If you don’t like dealing with rio grande…contenti makes "moldex"
rubber which is the same thing remember you will need alittle bit of
mica powder of dry teflon spray between the parts, you want to
seperate. I have also found that adding alittle bit more powder or
spray in the corners will help you start the pull-apart process.

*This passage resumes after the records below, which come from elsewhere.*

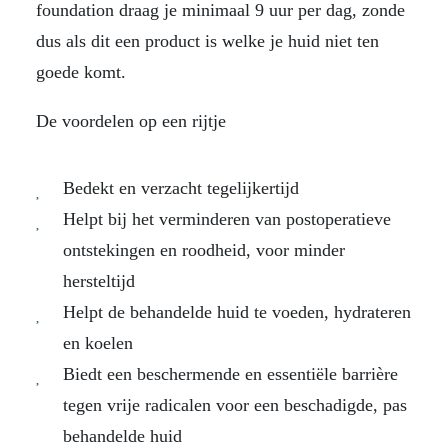
foundation draag je minimaal 9 uur per dag, zonde
dus als dit een product is welke je huid niet ten
goede komt.
De voordelen op een rijtje
Bedekt en verzacht tegelijkertijd
Helpt bij het verminderen van postoperatieve
ontstekingen en roodheid, voor minder
hersteltijd
Helpt de behandelde huid te voeden, hydrateren
en koelen
Biedt een beschermende en essentiële barrière
tegen vrije radicalen voor een beschadigde, pas
behandelde huid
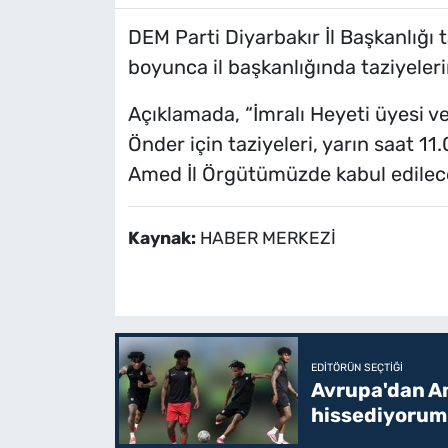
DEM Parti Diyarbakır İl Başkanlığı 
boyunca il başkanlığında taziyeleri
Açıklamada, “İmralı Heyeti üyesi v
Önder için taziyeleri, yarın saat 
Amed İl Örgütümüzde kabul edilecek
Kaynak:
HABER MERKEZİ
EDITÖRÜN SEÇTIĞI
Avrupa'dan Am
hissediyorum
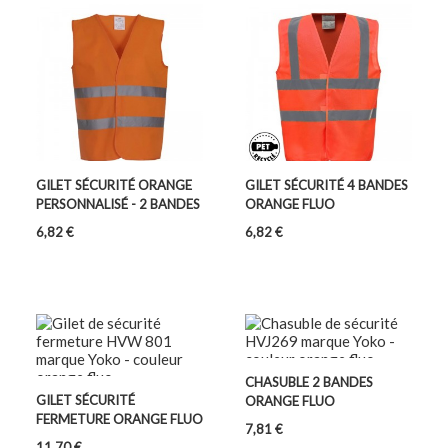
GILET SÉCURITÉ ORANGE
GILET SÉCURITÉ 4 BANDES
PERSONNALISÉ - 2 BANDES
ORANGE FLUO
Prix
Prix
6,82 €
6,82 €
CHASUBLE 2 BANDES
GILET SÉCURITÉ
ORANGE FLUO
FERMETURE ORANGE FLUO
Prix
7,81 €
Prix
11,70 €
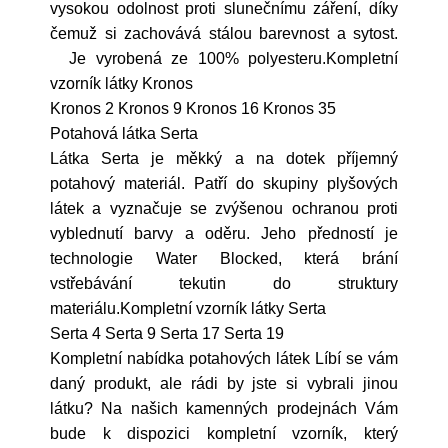
vysokou odolnost proti slunečnímu záření, díky
čemuž si zachovává stálou barevnost a sytost.
Je vyrobená ze 100% polyesteru.Kompletní
vzorník látky Kronos
Kronos 2 Kronos 9 Kronos 16 Kronos 35
Potahová látka Serta
Látka Serta je měkký a na dotek příjemný
potahový materiál. Patří do skupiny plyšových
látek a vyznačuje se zvýšenou ochranou proti
vyblednutí barvy a oděru. Jeho předností je
technologie Water Blocked, která brání
vstřebávání tekutin do struktury
materiálu.Kompletní vzorník látky Serta
Serta 4 Serta 9 Serta 17 Serta 19
Kompletní nabídka potahových látek Líbí se vám
daný produkt, ale rádi by jste si vybrali jinou
látku? Na našich kamenných prodejnách Vám
bude k dispozici kompletní vzorník, který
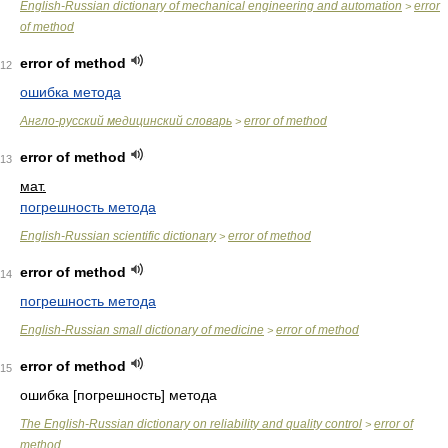
English-Russian dictionary of mechanical engineering and automation
error
>
of method
error of method
12
ошибка метода
Англо-русский медицинский словарь
error of method
>
error of method
13
мат.
погрешность метода
English-Russian scientific dictionary
error of method
>
error of method
14
погрешность метода
English-Russian small dictionary of medicine
error of method
>
error of method
15
ошибка [погрешность] метода
The English-Russian dictionary on reliability and quality control
error of
>
method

Another good company is Zero-D products they have a wide range of
vulcanized silicone rubbers too probably a web site also, they can
reccomend if you tell them what you are doing.

Good Luck…Gregg B.


#6

Dear Gregg, Nick, Jay and Paleo,

Thank you for your advice. I guess I need to do a little honest
research before I waste everybody’s time here. This is the first I’ve
heard about using a mica powder for separation. So I’m guessing the
process is that you mush the rubber up agaist one side of your part,
sprinkle powder on part and rubber, then mush new rubber on the other
side, enclose and heat? I better try to learn more about this from
Rio or some book. If anyone knows a good up-to-date book on making
great molds, I’d love to buy it.

I’ve always vacuumed the silicone I use, poured it into a mold
cavity surrounding the part, then cut the mold afterward with a
zigsaw cut to guarantee registration. It’s worked like a charm with
hardly any flashing.

I guess I just need harder rubber. I appreciate all the brands of
rubber recommended, and I’ll give them a try. Thank you!

Larry


#7

Contenti has a red silicone rubber that vulcanizes. It starts out
like a modeling clay in strips about 1/8 inch thick. Vulcanized it
has incredible strength. The detail that is reproduced in the waxes
is perfect because it is self releasing and the material will mold a
fingerprint. Easy to vulcanize, I left my vulcanizer on all night by
mistake and thought the mold would be ruined. It came out perfect.
Drawback is you have to use dedicated frames that are only for the
silicone rubber. Also FYI keep the uncured rubber away from any oil
contamination. I had a vacume pump leak and ruin a few pounds of
rubber. Everyone I have referred to this material made the switch.